In the days before cinema and the likes of Roland Emmerich, people had to visit galleries or see touring exhibitions of huge paintings for their fill of artistic cataclysm. I discovered some of these works on my first visit to the Tate Gallery (now Tate Britain), aged 13. I was there to see favourite pictures by the Pop artists and Surrealists and so was completely unprepared for the room of three John Martin paintings and the awesome (and enormous) The Deluge by Francis Danby (1793–1861). These were pictures that never appeared in conventional art histories although subsequent scouring of libaries revealed at least one book devoted to Martin’s scenes of Biblical destruction. Danby, on the other hand, remained obscure, and for years this single painting was the only work of his that I’d seen.

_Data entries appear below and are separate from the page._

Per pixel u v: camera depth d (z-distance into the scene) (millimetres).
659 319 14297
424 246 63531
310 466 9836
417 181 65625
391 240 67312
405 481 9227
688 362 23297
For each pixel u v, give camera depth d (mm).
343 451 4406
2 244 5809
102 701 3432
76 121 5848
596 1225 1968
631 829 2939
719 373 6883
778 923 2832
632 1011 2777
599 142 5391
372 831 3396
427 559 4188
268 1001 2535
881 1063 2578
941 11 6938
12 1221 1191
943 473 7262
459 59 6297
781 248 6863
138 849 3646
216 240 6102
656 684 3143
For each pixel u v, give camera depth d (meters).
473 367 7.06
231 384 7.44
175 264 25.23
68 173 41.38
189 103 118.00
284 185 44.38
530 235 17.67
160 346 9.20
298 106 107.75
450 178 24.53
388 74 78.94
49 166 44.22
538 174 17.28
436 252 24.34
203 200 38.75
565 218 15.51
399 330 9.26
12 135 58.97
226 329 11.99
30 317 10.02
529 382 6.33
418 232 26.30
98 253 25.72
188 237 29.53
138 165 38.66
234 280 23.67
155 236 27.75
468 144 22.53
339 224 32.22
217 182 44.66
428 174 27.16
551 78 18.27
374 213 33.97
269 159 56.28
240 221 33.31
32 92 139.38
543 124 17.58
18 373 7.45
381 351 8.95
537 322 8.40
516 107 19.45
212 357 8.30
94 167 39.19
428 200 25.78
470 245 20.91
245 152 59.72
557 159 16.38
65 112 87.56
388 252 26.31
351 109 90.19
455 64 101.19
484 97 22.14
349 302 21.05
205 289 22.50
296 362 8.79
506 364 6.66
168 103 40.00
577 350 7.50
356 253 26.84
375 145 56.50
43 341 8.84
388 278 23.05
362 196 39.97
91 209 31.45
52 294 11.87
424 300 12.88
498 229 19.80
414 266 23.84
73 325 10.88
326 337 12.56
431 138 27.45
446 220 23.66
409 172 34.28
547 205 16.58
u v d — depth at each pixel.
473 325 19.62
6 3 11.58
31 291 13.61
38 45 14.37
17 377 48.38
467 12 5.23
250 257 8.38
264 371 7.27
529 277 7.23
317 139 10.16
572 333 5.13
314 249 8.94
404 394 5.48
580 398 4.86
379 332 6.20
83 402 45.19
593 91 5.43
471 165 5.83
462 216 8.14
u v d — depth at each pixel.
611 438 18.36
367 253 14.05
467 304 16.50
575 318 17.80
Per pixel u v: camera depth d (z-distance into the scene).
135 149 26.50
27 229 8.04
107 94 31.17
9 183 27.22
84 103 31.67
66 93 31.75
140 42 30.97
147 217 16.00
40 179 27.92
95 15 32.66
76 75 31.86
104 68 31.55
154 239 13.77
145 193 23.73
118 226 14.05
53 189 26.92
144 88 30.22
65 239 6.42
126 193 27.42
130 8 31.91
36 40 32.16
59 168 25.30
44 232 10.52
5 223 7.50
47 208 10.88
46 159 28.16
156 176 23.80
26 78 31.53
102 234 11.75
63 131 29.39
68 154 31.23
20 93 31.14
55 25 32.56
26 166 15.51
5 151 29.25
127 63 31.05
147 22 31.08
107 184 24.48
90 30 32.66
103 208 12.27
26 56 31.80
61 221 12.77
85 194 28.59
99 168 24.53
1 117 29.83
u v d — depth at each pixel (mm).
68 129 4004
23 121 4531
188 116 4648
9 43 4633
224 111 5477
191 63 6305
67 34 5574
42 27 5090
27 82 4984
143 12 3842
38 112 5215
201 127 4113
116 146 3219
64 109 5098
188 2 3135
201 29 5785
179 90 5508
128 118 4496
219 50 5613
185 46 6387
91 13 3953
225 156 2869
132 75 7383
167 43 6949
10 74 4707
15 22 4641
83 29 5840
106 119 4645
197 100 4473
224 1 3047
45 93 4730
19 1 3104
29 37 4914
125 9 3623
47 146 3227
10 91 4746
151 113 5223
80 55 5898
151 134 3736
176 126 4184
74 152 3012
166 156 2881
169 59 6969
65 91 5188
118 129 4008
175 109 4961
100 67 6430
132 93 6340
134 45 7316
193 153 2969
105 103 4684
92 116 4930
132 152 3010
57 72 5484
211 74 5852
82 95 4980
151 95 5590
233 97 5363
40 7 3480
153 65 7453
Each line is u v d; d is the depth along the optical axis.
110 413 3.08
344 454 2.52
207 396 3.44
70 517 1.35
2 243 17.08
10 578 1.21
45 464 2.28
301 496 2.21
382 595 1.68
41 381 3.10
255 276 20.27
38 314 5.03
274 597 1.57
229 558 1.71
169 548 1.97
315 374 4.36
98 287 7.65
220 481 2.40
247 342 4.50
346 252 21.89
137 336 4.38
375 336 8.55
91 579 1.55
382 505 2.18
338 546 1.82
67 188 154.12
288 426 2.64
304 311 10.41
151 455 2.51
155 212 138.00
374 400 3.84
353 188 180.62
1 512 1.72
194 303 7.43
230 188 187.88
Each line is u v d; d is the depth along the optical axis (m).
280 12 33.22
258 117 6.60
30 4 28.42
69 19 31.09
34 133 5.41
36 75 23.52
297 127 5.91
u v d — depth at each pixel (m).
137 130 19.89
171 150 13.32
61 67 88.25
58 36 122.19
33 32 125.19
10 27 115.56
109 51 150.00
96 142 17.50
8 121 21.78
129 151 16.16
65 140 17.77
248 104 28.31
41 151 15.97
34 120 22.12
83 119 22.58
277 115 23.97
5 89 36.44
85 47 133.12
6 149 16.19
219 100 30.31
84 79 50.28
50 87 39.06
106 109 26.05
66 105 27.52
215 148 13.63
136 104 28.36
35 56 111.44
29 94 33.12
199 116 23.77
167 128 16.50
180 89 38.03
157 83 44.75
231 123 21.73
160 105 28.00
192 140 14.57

Over the years I’ve come to prefer The Deluge to many of Martin’s paintings. His figures are larger and the draughtsmanship is better, the composition is more developed and the technical qualities (despite complaints in the article below) are superb. Like many painters of this period, Danby had great skill at rendering the translucence of water and the gorgeous texture of the waves in this painting was one of the first things to strike me (something that’s impossible see in books or online reproduction). Closer examination reveals detail of a kind that Martin usually buries or ignores, from the tiny ark sailing away on the horizon, to the lion clutching desperately at a branch to escape the water. Most curious of all, in the far right the painter has stranded a pair of anomalous Biblical figures, a glowing angel and what appears to be a drowned giant. The Deluge is probably Danby’s most accomplished work so it’s good to know it remains on public display.

The following article is seventeen years old and remains the only newspaper or magazine feature I’ve seen about Danby’s work to date.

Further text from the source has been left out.